I started out in the session for New Attendees. Marlis Humphrey, as President of IAJGS, presents that. But she asks me to help, this year specifically with demonstrating the app. We had a good crowd but ran short on time.
Next, I went to Sensitive Subjects in Genealogy: What to Reveal, What to Conceal from Jane Neff Rollins. She was a Jedi level speaker, only answering the main question in the last few minutes. She wasn’t specific enough for me though, with what I should do about the big family secret that I know.
I went into Footnotes, Side Notes, and Remarks in European Vital Records with three speakers, but it wasn’t long until I was summoned by Daniel to help someone with tech support on the app. The session sounded like it might get interesting, but the parts I heard, I already knew.

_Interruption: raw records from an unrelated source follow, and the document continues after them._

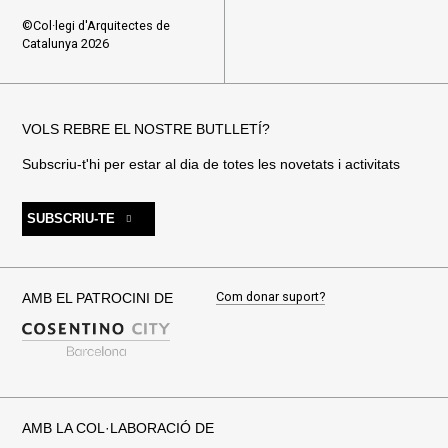
©Col·legi d'Arquitectes de
Catalunya 2026
VOLS REBRE EL NOSTRE BUTLLETÍ?
Subscriu-t'hi per estar al dia de totes les novetats i activitats
SUBSCRIU-TE
Com donar suport?
AMB EL PATROCINI DE
AMB LA COL·LABORACIÓ DE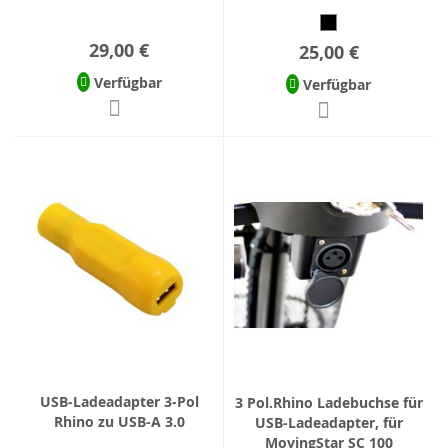
29,00 €
25,00 €
Verfügbar
Verfügbar
USB-Ladeadapter 3-Pol
3 Pol.Rhino Ladebuchse für
Rhino zu USB-A 3.0
USB-Ladeadapter, für
MovingStar SC 100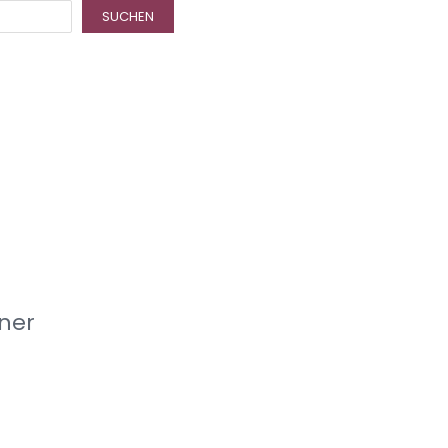
SUCHEN
ner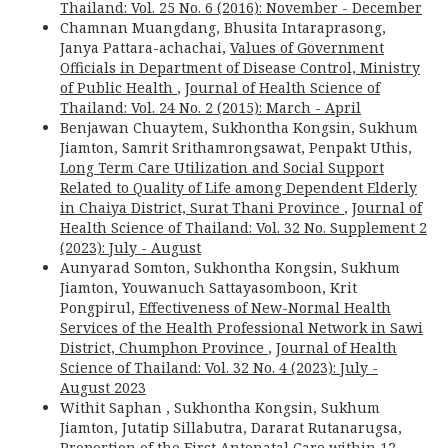
Thailand: Vol. 25 No. 6 (2016): November - December
Chamnan Muangdang, Bhusita Intaraprasong,
Janya Pattara-achachai,
Values of Government
Officials in Department of Disease Control, Ministry
of Public Health
,
Journal of Health Science of
Thailand: Vol. 24 No. 2 (2015): March - April
Benjawan Chuaytem, Sukhontha Kongsin, Sukhum
Jiamton, Samrit Srithamrongsawat, Penpakt Uthis,
Long Term Care Utilization and Social Support
Related to Quality of Life among Dependent Elderly
in Chaiya District, Surat Thani Province
,
Journal of
Health Science of Thailand: Vol. 32 No. Supplement 2
(2023): July - August
Aunyarad Somton, Sukhontha Kongsin, Sukhum
Jiamton, Youwanuch Sattayasomboon, Krit
Pongpirul,
Effectiveness of New-Normal Health
Services of the Health Professional Network in Sawi
District, Chumphon Province
,
Journal of Health
Science of Thailand: Vol. 32 No. 4 (2023): July -
August 2023
Withit Saphan , Sukhontha Kongsin, Sukhum
Jiamton, Jutatip Sillabutra, Dararat Rutanarugsa,
Proportion of the First Antenatal Care within 12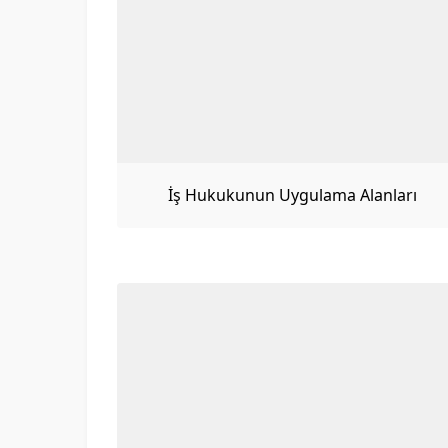
İş Hukukunun Uygulama Alanları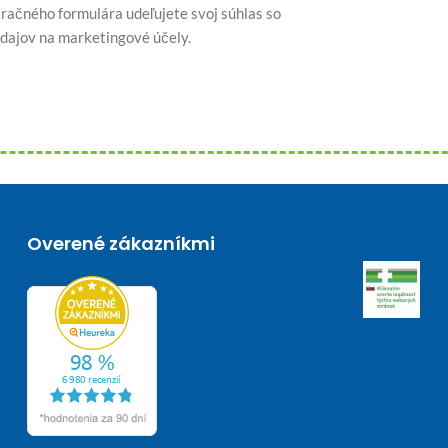
račného formulára udeľujete svoj súhlas so
dajov na marketingové účely.
Overené zákazníkmi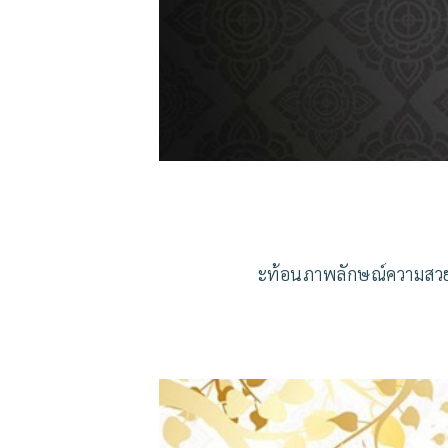
ะท้อนภาพลักษณ์ความสวยง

Daniel asked me to the Bukovina BOF to introduce me, since I scan a lot of records for them.
Sub-Carpathia SIG was next, where Marshall Katz finally admitted publicly that he had digitized records and would get them indexed, verifying that he would never share the images. He told me this quietly in Paris a few years ago too, specifying that I didn’t need to go back to Ukraine. I still will. I want the records, not the index, and unlike him, I get permission from the archivist so I have no problem sharing the images. I recently posted the index of records I digitized in 2012 of over 1100 Mukacheve births, along with 15,000 names of the Uzhhorod 1938 Voters List on my new site, Jewish Genealogy Indexing and Research Collective.
The Keynote Session was good. Rabbi Lau spoke mostly in Hebrew but switched to English sometimes. The simultaneous translation did good. I only wish I wasn’t so tired by that time of the day.
And there was plenty of socializing and networking throughout the day and at the President’s Reception and Opening Reception.